While most speculative SPACs were crushed in 2022 and some have rallied big in early 2023, Nextdoor Holdings (NYSE:KIND) has lingered near $2. The social media space has struggled recently due to tough comps and a weakening advertising market. My investment thesis remains ultra Bullish on the local focused company due to the high monetization opportunity and the large cash balance to invest for the future regardless of whether a recession occurs.
Don’t Get Distracted By Losses
The stock market has dramatically shifted focus from companies with strong growth to favoring ones with strong cash flows. Nextdoor has been left behind due in part to large ongoing losses.
For Q3’22, the local social company reported an adjusted EBITDA loss of $18 million, only down slightly from the $20 million loss in the prior quarter. The adjusted EBITDA margin was an alarming 34% loss only down 3 percentage points from Q2 levels.
While the losses are very large, Nextdoor has a cash balance of $605 million. Since the local social platform doesn’t face any near-term liquidity issues, investors shouldn’t get stuck on ongoing large losses considering the large margins of larger peers at scale.
The guidance for Q4’22 was an adjusted EBITDA loss of ~$18 million on revenues of only $51 million. With all of the tech giants slashing employees including signs Elon Musk eliminating up to 70% of the jobs at Twitter, Nextdoor might find the ability to grow without aggressive spending. On the flip side, Google (GOOG, GOOGL) announcing a 12,000 job cut could signal the advertising market remains weak, potentially impacting the upcoming guidance from Nextdoor when reporting Q4 results.
Massive Opportunity Ahead
The key to the investment story is the large opportunity still in front of the building social platform. Nextdoor very much under-monetizes other social media firms that don’t come close to matching the numbers from Meta Platforms (META).

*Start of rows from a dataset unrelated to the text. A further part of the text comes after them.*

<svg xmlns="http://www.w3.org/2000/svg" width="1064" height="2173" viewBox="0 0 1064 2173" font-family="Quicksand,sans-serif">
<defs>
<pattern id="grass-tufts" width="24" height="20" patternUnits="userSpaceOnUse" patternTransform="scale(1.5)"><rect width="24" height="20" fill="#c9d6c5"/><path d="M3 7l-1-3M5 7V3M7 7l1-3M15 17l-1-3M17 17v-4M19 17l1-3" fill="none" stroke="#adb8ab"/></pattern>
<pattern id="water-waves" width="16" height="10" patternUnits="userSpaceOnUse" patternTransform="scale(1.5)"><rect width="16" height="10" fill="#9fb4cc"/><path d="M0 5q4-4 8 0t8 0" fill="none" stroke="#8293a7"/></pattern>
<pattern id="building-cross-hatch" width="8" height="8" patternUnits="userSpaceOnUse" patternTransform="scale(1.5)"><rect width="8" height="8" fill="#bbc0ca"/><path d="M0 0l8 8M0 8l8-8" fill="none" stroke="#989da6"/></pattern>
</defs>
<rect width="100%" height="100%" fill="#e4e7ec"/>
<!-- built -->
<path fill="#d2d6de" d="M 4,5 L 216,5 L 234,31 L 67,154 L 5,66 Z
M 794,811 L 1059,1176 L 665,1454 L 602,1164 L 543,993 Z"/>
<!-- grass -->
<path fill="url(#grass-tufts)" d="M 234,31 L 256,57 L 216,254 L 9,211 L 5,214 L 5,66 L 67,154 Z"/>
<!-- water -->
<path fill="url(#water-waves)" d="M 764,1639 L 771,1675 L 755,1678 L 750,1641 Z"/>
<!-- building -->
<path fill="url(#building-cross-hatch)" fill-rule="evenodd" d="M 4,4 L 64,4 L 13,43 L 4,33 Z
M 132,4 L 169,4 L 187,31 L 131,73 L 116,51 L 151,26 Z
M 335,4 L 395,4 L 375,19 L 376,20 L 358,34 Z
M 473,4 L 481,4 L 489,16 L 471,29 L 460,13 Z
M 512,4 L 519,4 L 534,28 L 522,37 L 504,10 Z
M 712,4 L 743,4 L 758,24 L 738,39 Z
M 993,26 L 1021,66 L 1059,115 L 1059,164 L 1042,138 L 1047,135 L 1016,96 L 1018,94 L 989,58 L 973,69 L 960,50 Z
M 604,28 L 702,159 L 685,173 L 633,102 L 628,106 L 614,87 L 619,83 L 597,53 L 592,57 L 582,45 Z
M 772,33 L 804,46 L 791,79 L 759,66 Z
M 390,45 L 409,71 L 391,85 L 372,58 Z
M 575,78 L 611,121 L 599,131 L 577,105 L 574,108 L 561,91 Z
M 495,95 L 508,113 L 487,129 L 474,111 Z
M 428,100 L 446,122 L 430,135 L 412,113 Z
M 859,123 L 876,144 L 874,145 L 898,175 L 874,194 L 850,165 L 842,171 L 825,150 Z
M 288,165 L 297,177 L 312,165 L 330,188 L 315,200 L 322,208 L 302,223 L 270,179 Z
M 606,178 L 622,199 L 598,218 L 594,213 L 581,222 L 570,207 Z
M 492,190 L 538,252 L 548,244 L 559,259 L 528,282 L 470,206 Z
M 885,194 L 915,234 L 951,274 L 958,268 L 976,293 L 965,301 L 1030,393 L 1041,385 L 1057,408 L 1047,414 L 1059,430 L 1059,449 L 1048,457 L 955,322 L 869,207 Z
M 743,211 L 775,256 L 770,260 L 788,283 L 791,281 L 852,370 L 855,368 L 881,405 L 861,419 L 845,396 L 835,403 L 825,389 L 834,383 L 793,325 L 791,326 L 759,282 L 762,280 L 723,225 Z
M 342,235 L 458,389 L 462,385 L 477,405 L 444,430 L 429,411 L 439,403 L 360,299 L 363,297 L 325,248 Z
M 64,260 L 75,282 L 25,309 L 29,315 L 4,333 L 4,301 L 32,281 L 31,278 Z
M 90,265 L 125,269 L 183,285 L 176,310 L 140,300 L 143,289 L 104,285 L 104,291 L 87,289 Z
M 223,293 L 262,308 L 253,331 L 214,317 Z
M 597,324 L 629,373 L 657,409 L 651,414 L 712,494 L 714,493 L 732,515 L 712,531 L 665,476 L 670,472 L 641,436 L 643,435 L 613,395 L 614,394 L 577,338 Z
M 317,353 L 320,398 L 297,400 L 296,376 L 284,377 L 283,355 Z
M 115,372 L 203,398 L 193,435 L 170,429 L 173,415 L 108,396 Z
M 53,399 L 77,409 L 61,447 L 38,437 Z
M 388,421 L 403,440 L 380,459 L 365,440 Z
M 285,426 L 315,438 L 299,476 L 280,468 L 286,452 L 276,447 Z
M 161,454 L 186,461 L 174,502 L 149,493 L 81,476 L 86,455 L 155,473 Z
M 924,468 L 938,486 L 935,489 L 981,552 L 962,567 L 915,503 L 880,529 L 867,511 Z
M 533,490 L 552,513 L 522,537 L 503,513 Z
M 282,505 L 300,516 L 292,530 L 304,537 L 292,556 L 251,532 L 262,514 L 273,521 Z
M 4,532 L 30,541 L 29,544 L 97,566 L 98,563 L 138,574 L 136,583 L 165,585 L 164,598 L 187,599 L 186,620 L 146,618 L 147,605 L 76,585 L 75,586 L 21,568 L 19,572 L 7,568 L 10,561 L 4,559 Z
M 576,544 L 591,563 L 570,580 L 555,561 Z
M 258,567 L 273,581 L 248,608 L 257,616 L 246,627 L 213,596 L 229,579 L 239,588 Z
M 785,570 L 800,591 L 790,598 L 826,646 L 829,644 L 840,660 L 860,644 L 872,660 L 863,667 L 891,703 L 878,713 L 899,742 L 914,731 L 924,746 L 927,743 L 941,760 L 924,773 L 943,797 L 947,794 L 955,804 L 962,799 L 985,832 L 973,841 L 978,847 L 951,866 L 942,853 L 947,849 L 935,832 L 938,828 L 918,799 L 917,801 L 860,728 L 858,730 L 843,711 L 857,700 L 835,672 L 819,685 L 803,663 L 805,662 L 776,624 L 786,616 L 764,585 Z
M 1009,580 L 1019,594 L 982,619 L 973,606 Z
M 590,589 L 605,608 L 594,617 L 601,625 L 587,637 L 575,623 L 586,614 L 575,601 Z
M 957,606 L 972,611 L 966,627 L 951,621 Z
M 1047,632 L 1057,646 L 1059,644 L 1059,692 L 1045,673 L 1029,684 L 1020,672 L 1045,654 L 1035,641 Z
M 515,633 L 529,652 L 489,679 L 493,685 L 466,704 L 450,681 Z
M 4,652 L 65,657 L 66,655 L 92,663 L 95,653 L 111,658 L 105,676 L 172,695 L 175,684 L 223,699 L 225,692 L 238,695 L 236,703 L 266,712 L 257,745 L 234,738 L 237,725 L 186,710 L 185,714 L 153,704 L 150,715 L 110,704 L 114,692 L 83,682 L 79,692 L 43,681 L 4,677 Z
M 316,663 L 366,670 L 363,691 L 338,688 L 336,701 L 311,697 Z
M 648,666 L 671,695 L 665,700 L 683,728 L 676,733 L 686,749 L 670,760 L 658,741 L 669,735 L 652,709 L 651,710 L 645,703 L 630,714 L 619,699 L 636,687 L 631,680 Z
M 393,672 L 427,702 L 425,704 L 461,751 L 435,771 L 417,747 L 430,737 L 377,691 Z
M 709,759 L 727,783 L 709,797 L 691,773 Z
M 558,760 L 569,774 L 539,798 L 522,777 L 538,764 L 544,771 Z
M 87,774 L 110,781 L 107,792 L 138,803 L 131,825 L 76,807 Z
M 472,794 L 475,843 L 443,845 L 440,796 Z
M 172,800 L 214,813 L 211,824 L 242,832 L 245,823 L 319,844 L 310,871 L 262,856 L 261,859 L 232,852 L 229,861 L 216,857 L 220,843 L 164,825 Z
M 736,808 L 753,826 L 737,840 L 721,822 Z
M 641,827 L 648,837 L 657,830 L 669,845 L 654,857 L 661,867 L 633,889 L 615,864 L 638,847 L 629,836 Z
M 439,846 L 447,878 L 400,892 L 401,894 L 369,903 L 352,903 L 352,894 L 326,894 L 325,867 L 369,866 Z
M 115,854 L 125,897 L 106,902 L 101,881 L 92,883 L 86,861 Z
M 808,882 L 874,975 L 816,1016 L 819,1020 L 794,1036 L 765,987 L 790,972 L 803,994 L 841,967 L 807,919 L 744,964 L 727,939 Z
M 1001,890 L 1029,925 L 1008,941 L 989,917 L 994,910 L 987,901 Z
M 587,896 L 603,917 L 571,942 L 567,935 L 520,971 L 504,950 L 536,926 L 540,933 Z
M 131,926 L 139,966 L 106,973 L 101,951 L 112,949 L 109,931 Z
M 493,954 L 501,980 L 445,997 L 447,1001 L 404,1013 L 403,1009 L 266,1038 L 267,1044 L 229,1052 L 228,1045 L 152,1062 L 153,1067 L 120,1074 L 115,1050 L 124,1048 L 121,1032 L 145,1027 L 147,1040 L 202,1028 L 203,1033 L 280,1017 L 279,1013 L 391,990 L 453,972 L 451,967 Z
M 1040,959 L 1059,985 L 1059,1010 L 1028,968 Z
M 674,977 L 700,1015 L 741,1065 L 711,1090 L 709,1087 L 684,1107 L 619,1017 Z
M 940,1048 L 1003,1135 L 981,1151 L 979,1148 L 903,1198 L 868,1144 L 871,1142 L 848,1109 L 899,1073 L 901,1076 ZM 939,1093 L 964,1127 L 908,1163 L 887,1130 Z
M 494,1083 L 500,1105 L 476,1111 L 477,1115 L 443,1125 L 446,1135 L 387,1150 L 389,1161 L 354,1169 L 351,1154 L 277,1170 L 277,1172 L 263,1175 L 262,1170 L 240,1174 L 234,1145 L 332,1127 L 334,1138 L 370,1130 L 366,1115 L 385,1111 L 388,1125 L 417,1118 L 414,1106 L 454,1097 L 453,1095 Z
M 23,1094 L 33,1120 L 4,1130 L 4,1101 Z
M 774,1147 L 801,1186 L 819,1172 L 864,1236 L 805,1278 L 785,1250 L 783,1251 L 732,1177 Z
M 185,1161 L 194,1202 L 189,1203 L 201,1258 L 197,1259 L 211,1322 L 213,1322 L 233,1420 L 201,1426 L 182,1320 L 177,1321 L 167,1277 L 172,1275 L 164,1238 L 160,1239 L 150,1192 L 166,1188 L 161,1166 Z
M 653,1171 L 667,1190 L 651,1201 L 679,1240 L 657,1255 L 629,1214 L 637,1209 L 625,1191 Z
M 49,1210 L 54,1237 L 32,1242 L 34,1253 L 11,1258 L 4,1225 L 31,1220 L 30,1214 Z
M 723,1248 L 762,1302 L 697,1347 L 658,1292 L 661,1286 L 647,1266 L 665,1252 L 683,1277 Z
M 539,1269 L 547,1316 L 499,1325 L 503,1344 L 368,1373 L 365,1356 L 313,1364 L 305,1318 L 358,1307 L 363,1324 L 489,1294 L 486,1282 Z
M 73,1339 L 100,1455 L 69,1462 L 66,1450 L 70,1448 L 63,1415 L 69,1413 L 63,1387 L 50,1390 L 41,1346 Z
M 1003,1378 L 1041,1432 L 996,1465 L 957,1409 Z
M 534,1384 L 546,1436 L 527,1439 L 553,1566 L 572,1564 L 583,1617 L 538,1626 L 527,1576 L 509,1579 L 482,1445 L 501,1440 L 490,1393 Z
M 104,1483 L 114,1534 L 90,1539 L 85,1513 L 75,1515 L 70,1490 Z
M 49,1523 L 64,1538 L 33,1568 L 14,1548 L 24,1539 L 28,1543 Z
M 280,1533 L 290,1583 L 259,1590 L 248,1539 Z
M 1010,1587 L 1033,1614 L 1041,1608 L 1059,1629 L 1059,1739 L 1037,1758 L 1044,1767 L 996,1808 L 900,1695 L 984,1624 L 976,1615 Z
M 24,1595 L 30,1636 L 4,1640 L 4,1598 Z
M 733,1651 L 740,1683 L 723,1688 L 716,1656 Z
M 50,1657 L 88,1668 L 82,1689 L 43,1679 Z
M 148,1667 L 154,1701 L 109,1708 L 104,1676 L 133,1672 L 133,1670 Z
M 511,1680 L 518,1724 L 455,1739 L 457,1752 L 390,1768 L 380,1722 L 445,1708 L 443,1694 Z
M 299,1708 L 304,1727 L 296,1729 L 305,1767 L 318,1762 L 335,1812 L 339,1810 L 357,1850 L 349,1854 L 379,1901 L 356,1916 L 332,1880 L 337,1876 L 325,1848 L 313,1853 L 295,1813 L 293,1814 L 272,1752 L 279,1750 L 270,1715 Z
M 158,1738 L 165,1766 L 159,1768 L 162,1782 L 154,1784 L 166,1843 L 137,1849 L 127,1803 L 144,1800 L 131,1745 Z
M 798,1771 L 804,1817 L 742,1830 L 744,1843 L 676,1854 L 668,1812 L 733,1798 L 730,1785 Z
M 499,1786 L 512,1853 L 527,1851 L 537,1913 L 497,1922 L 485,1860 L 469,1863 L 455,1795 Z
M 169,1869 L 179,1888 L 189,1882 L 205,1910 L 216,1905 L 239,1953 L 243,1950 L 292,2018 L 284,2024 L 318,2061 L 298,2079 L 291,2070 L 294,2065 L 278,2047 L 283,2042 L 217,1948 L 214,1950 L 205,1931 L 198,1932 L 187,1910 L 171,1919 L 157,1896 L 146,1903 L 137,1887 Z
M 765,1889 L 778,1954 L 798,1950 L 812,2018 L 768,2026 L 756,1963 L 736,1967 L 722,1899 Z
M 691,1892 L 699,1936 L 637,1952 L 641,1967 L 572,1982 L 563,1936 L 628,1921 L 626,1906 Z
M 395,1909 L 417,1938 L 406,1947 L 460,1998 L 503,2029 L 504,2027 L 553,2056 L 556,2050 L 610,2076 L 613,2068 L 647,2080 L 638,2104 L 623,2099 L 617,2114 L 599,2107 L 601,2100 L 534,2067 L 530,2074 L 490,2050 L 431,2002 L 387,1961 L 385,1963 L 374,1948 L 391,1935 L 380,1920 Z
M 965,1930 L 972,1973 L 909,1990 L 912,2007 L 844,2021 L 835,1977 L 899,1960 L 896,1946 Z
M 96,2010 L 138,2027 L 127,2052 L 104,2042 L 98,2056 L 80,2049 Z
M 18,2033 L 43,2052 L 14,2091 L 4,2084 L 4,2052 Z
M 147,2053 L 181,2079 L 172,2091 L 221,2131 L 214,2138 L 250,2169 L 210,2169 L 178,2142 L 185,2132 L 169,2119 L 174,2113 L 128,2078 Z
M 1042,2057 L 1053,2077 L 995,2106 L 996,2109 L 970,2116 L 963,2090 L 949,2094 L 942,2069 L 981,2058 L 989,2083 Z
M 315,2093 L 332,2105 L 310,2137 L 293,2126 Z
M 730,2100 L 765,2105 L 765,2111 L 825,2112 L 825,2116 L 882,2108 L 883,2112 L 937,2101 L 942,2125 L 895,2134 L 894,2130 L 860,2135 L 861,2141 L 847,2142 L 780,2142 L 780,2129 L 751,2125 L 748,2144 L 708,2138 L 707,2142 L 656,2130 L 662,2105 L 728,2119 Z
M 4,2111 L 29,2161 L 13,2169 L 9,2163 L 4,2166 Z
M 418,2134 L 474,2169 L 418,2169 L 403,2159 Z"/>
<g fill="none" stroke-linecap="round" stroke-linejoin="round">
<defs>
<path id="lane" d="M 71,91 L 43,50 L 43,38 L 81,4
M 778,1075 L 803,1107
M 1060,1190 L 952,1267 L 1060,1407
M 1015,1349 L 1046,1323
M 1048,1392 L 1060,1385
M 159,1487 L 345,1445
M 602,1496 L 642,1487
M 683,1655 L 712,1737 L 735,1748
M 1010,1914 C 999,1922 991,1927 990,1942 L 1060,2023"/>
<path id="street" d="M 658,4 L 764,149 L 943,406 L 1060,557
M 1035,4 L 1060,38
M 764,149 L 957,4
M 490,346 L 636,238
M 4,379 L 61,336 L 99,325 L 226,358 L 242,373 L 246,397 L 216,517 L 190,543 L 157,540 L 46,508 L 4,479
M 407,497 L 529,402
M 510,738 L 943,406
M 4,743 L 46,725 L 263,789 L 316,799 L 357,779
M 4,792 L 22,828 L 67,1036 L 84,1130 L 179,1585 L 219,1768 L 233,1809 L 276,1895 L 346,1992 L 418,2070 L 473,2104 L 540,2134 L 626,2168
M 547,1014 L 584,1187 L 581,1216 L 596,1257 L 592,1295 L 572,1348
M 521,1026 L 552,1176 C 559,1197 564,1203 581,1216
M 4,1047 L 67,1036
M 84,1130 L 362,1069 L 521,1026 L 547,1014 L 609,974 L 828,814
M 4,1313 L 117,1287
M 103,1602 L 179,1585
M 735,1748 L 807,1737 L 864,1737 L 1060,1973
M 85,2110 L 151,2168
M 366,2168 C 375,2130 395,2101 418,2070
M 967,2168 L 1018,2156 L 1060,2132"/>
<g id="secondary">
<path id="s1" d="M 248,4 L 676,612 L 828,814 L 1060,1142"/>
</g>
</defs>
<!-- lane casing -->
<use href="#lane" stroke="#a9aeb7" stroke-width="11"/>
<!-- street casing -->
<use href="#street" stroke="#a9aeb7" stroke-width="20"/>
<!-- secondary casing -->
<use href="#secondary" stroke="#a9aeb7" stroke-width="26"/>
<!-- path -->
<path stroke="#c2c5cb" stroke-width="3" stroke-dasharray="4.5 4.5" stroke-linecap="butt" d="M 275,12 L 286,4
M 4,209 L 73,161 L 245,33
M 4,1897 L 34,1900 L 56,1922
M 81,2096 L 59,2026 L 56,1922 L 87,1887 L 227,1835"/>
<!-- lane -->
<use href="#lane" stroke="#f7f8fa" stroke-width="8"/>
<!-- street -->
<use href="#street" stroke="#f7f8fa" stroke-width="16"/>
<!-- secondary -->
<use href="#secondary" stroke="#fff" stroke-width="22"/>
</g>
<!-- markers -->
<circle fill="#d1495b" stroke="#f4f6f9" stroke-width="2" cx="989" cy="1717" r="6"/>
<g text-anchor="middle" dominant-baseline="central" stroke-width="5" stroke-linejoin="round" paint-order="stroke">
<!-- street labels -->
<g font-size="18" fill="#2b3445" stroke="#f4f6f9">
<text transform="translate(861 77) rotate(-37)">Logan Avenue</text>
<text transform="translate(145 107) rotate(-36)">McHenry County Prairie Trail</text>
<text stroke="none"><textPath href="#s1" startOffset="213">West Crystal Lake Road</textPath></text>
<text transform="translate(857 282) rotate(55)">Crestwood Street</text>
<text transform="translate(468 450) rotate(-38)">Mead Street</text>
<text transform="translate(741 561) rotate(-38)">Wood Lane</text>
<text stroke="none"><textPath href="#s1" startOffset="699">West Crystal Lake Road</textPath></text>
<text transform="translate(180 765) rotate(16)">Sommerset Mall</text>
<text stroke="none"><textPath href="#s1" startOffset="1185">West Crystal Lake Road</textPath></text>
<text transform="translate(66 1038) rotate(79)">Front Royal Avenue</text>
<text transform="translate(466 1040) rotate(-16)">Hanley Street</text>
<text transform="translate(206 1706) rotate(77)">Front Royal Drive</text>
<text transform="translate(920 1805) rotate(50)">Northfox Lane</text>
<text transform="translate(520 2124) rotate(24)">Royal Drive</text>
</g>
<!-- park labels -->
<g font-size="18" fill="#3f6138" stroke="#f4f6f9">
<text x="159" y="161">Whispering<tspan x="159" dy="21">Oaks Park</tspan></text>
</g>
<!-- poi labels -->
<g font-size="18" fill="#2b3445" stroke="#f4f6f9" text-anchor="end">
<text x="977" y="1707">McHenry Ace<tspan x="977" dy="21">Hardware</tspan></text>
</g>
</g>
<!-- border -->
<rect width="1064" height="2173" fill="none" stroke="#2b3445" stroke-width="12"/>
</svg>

Based on data supplied by Nextdoor, the company only generates $14 in revenue per U.S. DAU compared to Twitter and Pinterest (PINS) up at ~$70. In addition, the company has the potential to vastly expand users beyond the estimated 13 million DAUs when these firms average ~35 million domestic users.
Nextdoor constantly highlights higher users due to the use of weekly average users (WAUs). The company reported 36 million WAUs to end 2021 and grew the number to 38 million in Q3’22.
Of course, these are total user numbers. The U.S. portion is a majority of the users with Nextdoor ending 2021 with only 26 million domestic WAUs. The company had 31 million U.S. WAUs by Q3’22.
Based on these numbers, Nextdoor has about double the WAUs as the DAUs. On the flip side, the local social company only has 8 million international WAUs during Q3’22. Nextdoor has substantial opportunity to grow beyond the current meager international user base.
These international numbers don’t monetize to a great extent currently, leading to some of the user growth recently without revenue growth. For Q3’22, international users grew from 5.8 million to 7.8 million WAUs for ~35% growth while revenue hardly grow YoY.
Roblox (RBLX) ran into similar problems recently where users were growing, but revenue and bookings struggled. Eventually, the U.S. user base returned to growth and, when combined with the higher international base, led to 20% bookings growth just reported in December.
Nextdoor ran into similar strong comps where Q3’19 revenues were only $20 million and the company printed $53 million by Q2’21 for over 150% total growth in just 2 years. The market is extrapolating too many negative outcomes into the nearly flat revenue growth in Q3’22.
The stock has a meager market cap of only $800 million with an enterprise value of just $200 million, at the end of September. The cash balance will definitely dip due to ongoing cash burn, but Nextdoor is only poised to burn $100 to $200 million over the next few years based on the current losses. With some cost cuts, the local social company could reduce adjusted EBITDA losses back to the $8 million quarterly rate in 2021 before management ramped up spending to capture a larger market opportunity.
In fact, the company had so much cash that the BoD just repurchased 23 million shares with $77 million in cash during the Q2/Q3 quarters. The stock definitely isn’t without risk due to the competitive ad market and questions on whether smaller firms will effectively monetize a user base as well as larger firms. Remember, Facebook monetizes at far higher rates than even Pinterest and Twitter providing enormous upside to ARPU to ever match the sector leader.
Takeaway
The key investor takeaway is that Nextdoor should’ve started the year with a big bounce similar to other beaten down former SPACs. The market appears far too focused on ongoing losses when the company doesn’t face a liquidity issue.
Investors should use this opportunity to buy the beaten down social media company trading below 1x EV/S for a sector where the average valuation is closer to 4x EV/S targets.